Alzheimerʼs disease: mutations, apoptosis and cellular signalling

Abstract

Purpose of review Mutations in the amyloid precursor protein, presenilin 1 and presenilin 2 genes are believed to cause early onset familial Alzheimer's disease by increasing the production of more amyloidogenic forms of the β-amyloid peptide (so called Aβ42). However, the phenotypes of familial Alzheimer's disease mutations are more complex than can be explained only by effects on amyloid precursor protein processing and β-amyloid production. This review summarises alternative ideas suggesting that familial Alzheimer's disease mutations cause disease by altering cellular signalling systems to increase the vulnerability of neurons to die by apoptosis. Recent findings The themes covered by this article include the consequences of altered amyloid precursor protein and presenilin function for apoptotic signalling, as well as the neurotoxic mechanism of action of the β-amyloid peptide.

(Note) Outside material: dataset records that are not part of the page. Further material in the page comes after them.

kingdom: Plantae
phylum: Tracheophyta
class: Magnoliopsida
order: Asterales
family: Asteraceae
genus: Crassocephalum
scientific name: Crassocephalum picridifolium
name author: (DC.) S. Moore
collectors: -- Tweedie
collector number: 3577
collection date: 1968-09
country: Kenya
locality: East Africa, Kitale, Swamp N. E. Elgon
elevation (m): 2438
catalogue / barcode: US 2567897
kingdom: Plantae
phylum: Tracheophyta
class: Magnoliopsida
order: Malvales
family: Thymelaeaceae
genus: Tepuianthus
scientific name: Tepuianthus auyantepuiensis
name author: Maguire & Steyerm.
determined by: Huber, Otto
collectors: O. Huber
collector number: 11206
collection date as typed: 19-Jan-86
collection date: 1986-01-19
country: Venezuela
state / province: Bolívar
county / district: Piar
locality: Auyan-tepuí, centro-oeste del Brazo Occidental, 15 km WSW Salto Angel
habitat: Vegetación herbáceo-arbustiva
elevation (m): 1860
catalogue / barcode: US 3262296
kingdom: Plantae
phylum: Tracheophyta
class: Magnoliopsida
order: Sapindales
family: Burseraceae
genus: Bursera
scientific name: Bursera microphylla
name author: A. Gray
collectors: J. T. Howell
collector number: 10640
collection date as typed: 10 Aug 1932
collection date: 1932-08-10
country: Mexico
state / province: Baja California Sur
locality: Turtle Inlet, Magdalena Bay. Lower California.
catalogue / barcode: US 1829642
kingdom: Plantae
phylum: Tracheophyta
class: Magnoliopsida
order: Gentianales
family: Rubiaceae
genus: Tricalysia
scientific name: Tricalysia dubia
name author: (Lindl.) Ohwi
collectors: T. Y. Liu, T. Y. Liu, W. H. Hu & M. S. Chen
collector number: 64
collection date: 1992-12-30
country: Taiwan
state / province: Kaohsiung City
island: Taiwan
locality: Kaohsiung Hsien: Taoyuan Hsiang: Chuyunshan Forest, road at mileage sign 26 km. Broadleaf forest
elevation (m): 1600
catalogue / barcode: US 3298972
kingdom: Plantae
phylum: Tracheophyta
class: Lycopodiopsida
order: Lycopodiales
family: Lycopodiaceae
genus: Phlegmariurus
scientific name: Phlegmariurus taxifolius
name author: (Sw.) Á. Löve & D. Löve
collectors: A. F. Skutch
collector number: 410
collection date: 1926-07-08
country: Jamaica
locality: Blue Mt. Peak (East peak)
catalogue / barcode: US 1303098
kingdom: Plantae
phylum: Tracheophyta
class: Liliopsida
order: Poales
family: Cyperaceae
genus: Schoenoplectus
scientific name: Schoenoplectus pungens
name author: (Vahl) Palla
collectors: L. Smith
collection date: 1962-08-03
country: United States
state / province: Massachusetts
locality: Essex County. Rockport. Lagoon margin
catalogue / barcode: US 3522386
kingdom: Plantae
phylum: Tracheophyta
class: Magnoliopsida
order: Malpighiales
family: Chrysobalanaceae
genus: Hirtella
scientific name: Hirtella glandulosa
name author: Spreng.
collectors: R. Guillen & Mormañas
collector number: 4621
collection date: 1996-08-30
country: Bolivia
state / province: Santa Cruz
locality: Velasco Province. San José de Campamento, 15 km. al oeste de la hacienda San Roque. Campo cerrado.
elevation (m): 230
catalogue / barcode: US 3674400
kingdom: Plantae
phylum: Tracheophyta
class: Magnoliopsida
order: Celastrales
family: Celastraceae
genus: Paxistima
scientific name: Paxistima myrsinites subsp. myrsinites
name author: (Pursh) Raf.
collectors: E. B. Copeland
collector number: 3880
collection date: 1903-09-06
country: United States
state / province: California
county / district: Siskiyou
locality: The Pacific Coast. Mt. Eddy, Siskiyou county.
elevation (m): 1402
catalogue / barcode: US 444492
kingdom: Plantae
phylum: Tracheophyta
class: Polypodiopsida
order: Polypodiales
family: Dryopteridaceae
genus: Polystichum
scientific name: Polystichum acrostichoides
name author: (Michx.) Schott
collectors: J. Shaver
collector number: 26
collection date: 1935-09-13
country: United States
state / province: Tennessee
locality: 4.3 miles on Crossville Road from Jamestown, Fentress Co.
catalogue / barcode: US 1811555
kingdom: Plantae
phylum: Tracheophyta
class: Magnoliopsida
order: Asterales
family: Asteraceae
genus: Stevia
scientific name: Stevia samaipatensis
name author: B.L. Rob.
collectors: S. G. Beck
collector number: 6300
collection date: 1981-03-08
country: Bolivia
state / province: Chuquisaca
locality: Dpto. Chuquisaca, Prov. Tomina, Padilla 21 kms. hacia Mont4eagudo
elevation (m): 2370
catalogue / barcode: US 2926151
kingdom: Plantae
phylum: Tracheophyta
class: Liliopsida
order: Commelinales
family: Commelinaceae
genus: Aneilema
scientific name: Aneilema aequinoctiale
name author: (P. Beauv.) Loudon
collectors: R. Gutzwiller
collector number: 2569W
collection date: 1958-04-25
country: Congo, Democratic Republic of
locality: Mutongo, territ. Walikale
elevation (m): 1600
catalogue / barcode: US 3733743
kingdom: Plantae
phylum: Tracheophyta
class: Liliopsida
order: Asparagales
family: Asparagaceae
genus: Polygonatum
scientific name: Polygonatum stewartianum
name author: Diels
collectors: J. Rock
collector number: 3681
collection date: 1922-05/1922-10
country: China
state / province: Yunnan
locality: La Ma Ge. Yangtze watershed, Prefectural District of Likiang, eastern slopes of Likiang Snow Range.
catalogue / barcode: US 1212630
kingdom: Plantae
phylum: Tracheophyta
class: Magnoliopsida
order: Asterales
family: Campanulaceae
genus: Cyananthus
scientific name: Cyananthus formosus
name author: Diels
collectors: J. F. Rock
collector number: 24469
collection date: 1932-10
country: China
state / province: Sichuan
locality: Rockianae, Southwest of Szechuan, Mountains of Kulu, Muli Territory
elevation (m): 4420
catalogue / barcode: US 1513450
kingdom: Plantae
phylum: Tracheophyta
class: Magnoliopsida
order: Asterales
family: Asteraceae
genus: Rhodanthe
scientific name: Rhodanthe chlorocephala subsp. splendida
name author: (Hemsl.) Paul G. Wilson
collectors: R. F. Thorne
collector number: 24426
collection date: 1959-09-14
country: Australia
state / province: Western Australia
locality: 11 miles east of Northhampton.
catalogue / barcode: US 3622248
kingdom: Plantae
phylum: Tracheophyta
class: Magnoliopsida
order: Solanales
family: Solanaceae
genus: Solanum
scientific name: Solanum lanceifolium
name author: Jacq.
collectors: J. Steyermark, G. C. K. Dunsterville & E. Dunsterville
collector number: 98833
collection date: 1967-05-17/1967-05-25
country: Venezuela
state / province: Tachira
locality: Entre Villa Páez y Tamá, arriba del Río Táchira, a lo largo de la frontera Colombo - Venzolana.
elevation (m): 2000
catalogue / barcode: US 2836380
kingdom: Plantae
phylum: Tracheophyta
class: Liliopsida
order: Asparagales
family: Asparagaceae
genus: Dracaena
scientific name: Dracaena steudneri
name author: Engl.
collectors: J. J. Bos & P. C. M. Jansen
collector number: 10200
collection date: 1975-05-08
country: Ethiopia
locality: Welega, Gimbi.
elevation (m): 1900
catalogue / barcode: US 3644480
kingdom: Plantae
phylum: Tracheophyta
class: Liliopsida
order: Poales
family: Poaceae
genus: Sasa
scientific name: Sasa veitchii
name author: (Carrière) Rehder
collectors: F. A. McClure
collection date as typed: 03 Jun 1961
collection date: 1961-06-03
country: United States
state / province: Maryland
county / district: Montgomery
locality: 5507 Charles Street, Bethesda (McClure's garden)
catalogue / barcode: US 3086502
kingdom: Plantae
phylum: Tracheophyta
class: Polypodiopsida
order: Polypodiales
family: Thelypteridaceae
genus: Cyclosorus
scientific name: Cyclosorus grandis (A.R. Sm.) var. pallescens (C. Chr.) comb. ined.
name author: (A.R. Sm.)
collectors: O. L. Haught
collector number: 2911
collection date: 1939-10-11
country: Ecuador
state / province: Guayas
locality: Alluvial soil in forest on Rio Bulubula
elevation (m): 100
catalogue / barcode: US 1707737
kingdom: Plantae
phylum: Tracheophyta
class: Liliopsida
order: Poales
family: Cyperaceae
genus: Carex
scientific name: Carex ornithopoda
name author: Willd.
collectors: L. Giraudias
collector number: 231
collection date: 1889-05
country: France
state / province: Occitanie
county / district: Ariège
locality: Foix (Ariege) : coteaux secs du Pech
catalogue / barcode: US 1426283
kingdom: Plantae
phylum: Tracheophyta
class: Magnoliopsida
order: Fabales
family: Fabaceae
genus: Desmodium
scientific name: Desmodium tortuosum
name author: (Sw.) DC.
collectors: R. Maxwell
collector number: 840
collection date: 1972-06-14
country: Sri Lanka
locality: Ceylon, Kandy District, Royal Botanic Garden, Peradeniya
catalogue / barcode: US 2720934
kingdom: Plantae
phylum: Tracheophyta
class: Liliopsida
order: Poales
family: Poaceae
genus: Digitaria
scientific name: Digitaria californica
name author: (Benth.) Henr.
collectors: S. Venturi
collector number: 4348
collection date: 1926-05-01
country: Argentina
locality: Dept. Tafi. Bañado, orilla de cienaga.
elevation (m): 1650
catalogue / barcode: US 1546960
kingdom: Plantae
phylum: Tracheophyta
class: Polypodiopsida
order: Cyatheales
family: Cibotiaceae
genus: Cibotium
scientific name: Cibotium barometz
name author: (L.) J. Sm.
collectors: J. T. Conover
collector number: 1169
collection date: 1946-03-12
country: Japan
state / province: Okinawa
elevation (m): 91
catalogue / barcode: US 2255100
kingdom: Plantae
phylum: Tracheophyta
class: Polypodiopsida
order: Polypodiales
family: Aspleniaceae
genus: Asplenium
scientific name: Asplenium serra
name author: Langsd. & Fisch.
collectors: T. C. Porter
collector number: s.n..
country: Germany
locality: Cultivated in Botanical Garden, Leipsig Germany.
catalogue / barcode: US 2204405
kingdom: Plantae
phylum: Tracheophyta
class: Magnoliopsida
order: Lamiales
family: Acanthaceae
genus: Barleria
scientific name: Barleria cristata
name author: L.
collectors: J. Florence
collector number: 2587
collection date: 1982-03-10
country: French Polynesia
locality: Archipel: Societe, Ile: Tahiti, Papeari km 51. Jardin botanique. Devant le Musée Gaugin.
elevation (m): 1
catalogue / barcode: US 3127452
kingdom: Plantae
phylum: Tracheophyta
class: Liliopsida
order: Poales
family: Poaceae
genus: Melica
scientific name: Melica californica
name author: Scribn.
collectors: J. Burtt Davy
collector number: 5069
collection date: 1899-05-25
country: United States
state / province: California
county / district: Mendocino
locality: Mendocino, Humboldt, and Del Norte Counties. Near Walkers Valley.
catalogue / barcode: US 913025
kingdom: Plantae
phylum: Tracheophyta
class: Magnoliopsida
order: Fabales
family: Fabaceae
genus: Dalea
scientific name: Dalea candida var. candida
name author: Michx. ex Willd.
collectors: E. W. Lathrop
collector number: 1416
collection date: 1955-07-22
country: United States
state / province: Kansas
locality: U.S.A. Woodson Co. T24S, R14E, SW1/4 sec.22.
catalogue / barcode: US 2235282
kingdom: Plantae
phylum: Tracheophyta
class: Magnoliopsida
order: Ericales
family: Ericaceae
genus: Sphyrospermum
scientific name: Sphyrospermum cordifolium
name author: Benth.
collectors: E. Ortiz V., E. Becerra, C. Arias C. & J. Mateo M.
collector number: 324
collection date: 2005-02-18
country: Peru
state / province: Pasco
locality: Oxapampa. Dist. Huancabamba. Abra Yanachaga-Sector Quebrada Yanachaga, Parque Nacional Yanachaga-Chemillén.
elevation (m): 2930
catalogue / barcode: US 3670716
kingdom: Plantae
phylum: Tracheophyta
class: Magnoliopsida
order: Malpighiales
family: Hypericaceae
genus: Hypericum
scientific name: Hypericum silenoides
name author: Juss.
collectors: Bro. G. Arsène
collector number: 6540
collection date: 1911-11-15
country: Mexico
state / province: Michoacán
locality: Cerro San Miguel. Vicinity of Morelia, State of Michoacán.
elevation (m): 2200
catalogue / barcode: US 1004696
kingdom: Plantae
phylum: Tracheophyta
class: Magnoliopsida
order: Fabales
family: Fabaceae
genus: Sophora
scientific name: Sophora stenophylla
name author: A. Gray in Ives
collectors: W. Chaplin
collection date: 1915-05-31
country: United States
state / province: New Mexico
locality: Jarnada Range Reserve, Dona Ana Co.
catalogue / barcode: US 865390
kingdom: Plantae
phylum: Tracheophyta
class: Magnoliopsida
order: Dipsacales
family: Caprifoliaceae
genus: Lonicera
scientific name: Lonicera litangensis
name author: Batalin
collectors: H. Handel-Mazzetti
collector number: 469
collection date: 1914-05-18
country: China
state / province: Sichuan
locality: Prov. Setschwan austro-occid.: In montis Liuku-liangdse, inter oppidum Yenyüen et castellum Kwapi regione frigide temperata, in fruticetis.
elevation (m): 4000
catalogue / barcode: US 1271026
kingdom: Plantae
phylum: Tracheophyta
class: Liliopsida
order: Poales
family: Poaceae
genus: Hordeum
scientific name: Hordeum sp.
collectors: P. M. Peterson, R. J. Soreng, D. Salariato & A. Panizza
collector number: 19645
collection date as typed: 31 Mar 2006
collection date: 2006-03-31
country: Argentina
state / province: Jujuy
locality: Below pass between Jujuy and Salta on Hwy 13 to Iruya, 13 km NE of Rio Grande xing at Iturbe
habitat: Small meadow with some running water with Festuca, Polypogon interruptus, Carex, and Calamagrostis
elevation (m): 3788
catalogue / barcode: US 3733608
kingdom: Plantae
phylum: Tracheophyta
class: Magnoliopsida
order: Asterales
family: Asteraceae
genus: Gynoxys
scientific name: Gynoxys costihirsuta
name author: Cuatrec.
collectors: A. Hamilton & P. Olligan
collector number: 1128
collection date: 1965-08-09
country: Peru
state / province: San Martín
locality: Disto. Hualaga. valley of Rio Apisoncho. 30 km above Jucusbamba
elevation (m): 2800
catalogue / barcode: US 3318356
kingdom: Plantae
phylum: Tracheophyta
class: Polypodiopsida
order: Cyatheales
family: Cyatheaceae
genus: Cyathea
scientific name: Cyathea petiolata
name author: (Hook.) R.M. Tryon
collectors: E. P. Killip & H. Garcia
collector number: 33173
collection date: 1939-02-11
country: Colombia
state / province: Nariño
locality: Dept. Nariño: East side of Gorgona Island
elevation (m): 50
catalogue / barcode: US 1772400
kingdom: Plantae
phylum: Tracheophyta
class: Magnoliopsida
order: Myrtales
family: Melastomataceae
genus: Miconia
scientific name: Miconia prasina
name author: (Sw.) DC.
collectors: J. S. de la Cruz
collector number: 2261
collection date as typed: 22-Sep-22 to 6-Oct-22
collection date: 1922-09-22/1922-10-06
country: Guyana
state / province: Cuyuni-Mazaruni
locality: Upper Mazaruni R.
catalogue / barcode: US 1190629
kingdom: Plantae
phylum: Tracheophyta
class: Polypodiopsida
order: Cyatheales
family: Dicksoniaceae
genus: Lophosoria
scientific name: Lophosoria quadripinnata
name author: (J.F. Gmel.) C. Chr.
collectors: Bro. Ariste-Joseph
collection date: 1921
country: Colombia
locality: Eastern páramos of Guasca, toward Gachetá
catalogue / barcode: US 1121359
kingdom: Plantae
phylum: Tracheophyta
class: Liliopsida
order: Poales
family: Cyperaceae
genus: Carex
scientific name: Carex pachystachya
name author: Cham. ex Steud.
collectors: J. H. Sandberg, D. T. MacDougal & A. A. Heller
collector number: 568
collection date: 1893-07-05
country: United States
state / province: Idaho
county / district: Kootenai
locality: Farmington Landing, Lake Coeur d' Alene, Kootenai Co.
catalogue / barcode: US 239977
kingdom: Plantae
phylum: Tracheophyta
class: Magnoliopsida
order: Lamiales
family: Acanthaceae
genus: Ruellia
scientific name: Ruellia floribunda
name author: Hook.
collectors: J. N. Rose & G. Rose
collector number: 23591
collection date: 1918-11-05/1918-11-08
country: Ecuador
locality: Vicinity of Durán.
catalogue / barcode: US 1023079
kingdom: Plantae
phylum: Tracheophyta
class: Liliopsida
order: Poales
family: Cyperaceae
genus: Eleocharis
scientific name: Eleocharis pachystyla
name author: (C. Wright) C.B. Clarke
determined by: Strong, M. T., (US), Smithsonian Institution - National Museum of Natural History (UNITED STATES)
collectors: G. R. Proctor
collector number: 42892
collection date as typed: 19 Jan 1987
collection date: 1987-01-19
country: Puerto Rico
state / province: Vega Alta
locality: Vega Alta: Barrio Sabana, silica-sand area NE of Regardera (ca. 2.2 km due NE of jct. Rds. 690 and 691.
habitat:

We also review the recent findings implicating altered insulin/insulin growth factor I signal transduction as a recurrent feature in many of the processes considered to result in apoptotic cell death in Alzheimer's disease. Summary Insulin growth factor I has previously received much attention as a potential therapeutic agent for Alzheimer's disease due to its multiple neuroprotective and neurotrophic effects. New findings indicating that altered insulin growth factor I signalling may be involved in the mechanism of action of β-amyloid and famililal Alzheimer's disease-causing gene mutations have reawakened interest in this molecule and its signalling pathways. The identification of insulin/insulin growth factor I signalling alterations in sporadic and familial Alzheimer's disease may provide novel targets for therapies designed to slow or prevent the neurodegeneration associated with this devastating disorder.